**List of tasks:**
(1) Extract the passage of the workqueue email between "If something is" and "not (just) async.", inclusive.
(2) In the workqueue email, whose job are fairness and priority for CPU intensive tasks?

**Excerpt to read:**
☆ ☆ ☆
Yeah, sure. I can almost view the code in my head right now. If I'm
not completely mistaken, it should be really easy. When a cpu goes
down, all the left works are already executed unbound, so all the
necessary components are already there.

The thing is that once it's not bound to a cpu, where, how and when a
worker runs is best regulated by the scheduler. That's why I kept
talking about wq being simple context provider.

If something is not CPU intensive, CPU parallelism doesn't buy much,
so works which would benefit from parallel execution are likely to be
CPU intensive ones. For CPU intensive tasks, fairness, priority and
all that stuff are pretty important and that's scheduler's job. cmwq
can provide contexts and put some safety limitations but most are best
left to the scheduler.

>> actually useful. So, where would that be useful?
>
> I think it's useful for all users of your worker pool, not (just) async.
>
> it's a severe limitation of the current linux infrastructure, and your
> infrastructure has the chance to fix this...
☆ ☆ ☆
[Records from a data collection]

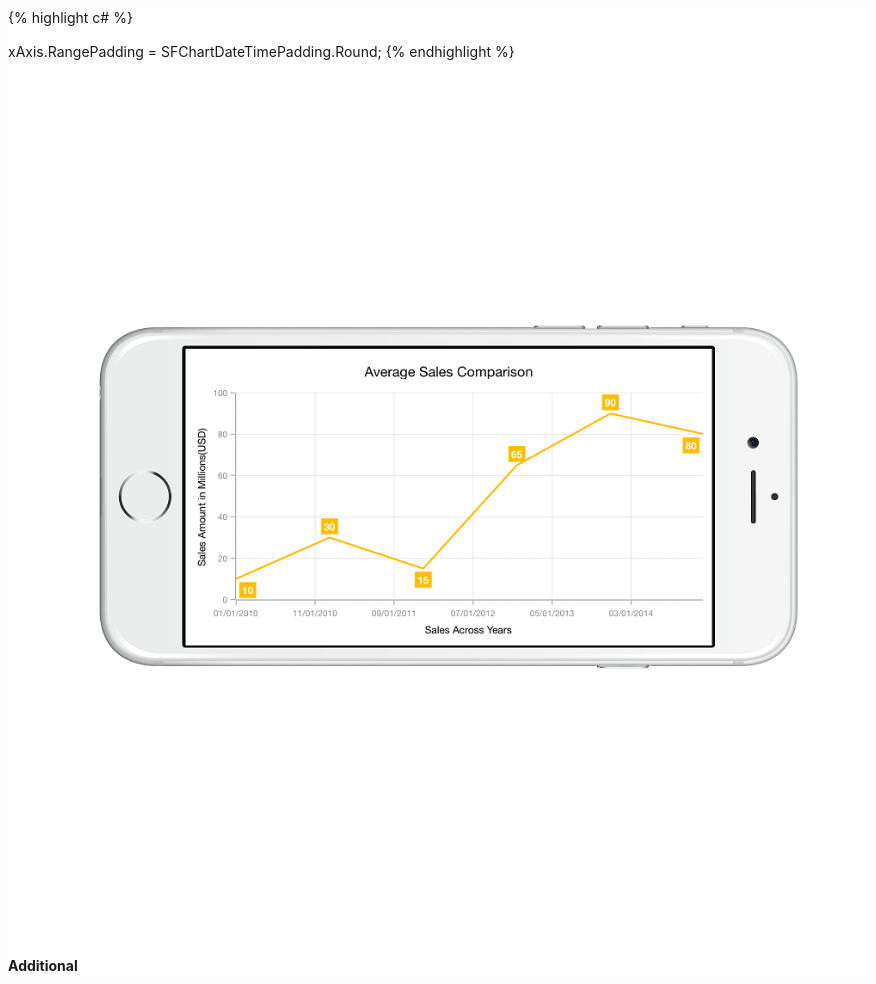 
{% highlight c# %}

xAxis.RangePadding = SFChartDateTimePadding.Round;
{% endhighlight %}


![DateTimeAxis range padding support in Xamarin.iOS Chart](Axis_images/DateTimePaddingRound.png)

**Additional**
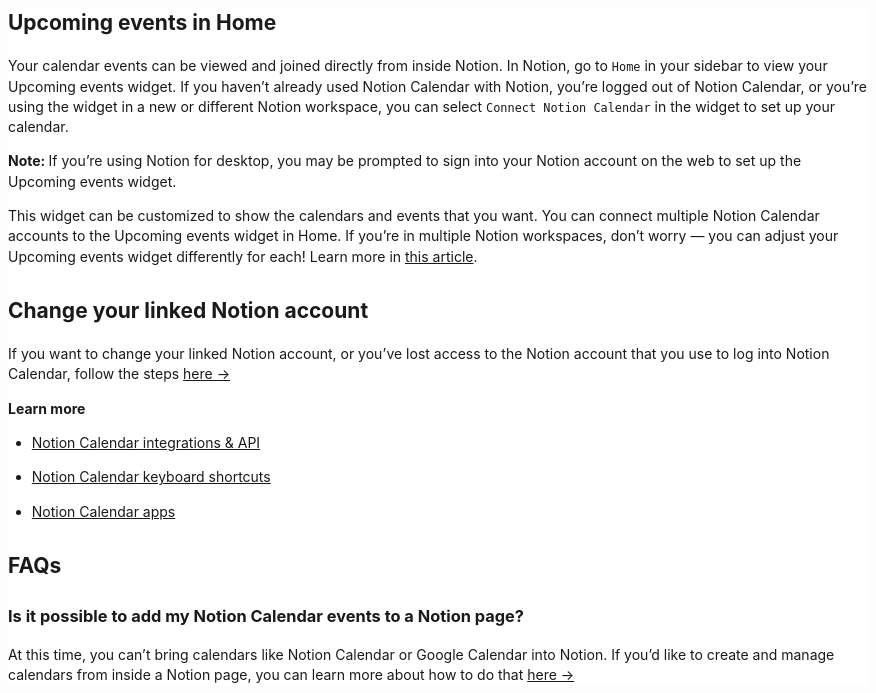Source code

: ## Upcoming events in Home

Your calendar events can be viewed and joined directly from inside Notion. In Notion, go to `Home` in your sidebar to view your Upcoming events widget. If you haven’t already used Notion Calendar with Notion, you’re logged out of Notion Calendar, or you’re using the widget in a new or different Notion workspace, you can select `Connect Notion Calendar` in the widget to set up your calendar.

**Note:&#x20;**&#x49;f you’re using Notion for desktop, you may be prompted to sign into your Notion account on the web to set up the Upcoming events widget.

This widget can be customized to show the calendars and events that you want. You can connect multiple Notion Calendar accounts to the Upcoming events widget in Home. If you’re in multiple Notion workspaces, don’t worry — you can adjust your Upcoming events widget differently for each! Learn more in [this article](https://www.notion.com/help/home-and-my-tasks#upcoming-events).

## Change your linked Notion account

If you want to change your linked Notion account, or you’ve lost access to the Notion account that you use to log into Notion Calendar, follow the steps [here →](https://www.notion.com/help/manage-your-google-and-notion-calendar-accounts#change-your-primary-google-account)

**Learn more**

* [Notion Calendar integrations & API](https://www.notion.com/help/notion-calendar-integrations)

* [Notion Calendar keyboard shortcuts](https://www.notion.com/help/notion-calendar-keyboard-shortcuts)

* [Notion Calendar apps](https://www.notion.com/help/notion-calendar-apps)


## FAQs

### Is it possible to add my Notion Calendar events to a Notion page?

At this time, you can’t bring calendars like Notion Calendar or Google Calendar into Notion. If you’d like to create and manage calendars from inside a Notion page, you can learn more about how to do that [here →](https://www.notion.com/help/calendars)
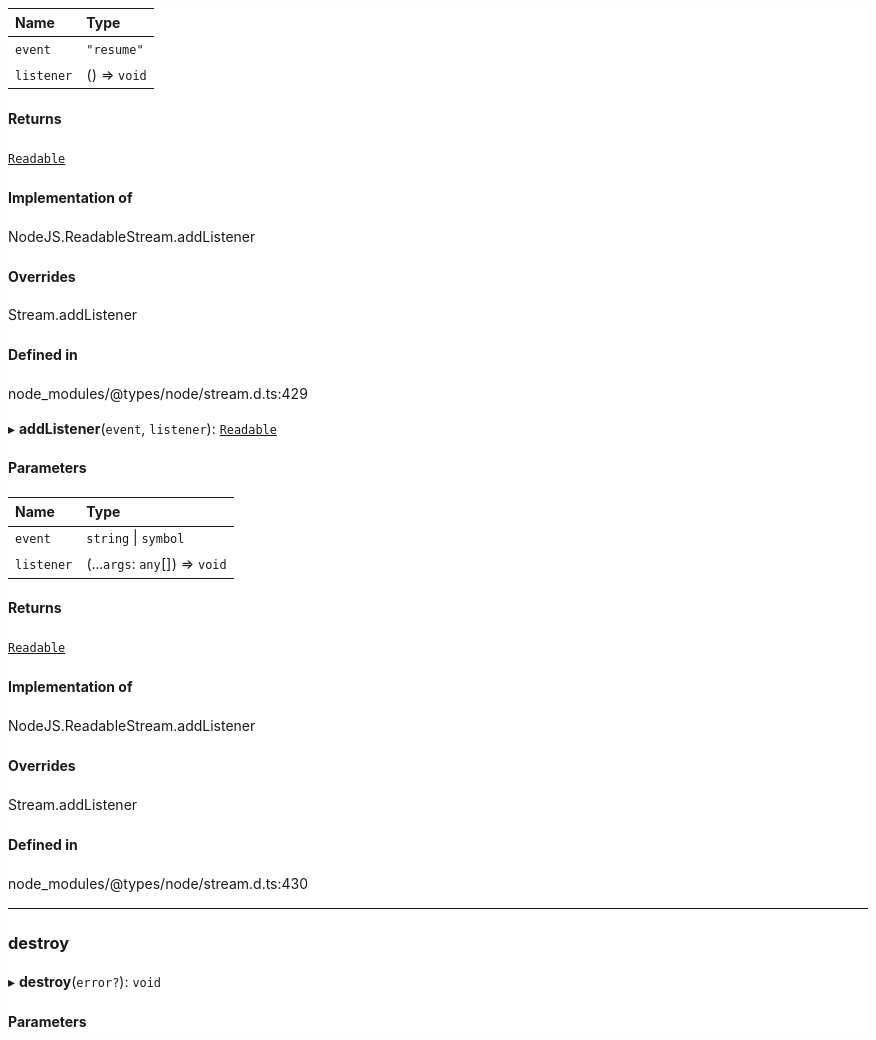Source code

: | Name | Type |
| :------ | :------ |
| `event` | ``"resume"`` |
| `listener` | () => `void` |

#### Returns

[`Readable`](internal_.Readable.md)

#### Implementation of

NodeJS.ReadableStream.addListener

#### Overrides

Stream.addListener

#### Defined in

node_modules/@types/node/stream.d.ts:429

▸ **addListener**(`event`, `listener`): [`Readable`](internal_.Readable.md)

#### Parameters

| Name | Type |
| :------ | :------ |
| `event` | `string` \| `symbol` |
| `listener` | (...`args`: `any`[]) => `void` |

#### Returns

[`Readable`](internal_.Readable.md)

#### Implementation of

NodeJS.ReadableStream.addListener

#### Overrides

Stream.addListener

#### Defined in

node_modules/@types/node/stream.d.ts:430

___

### destroy

▸ **destroy**(`error?`): `void`

#### Parameters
☆ ☆ ☆
**Expected responses:**
(1)
If something is not CPU intensive, CPU parallelism doesn't buy much,
so works which would benefit from parallel execution are likely to be
CPU intensive ones. For CPU intensive tasks, fairness, priority and
all that stuff are pretty important and that's scheduler's job. cmwq
can provide contexts and put some safety limitations but most are best
left to the scheduler.

>> actually useful. So, where would that be useful?
>
> I think it's useful for all users of your worker pool, not (just) async.

(2) They are the scheduler's job.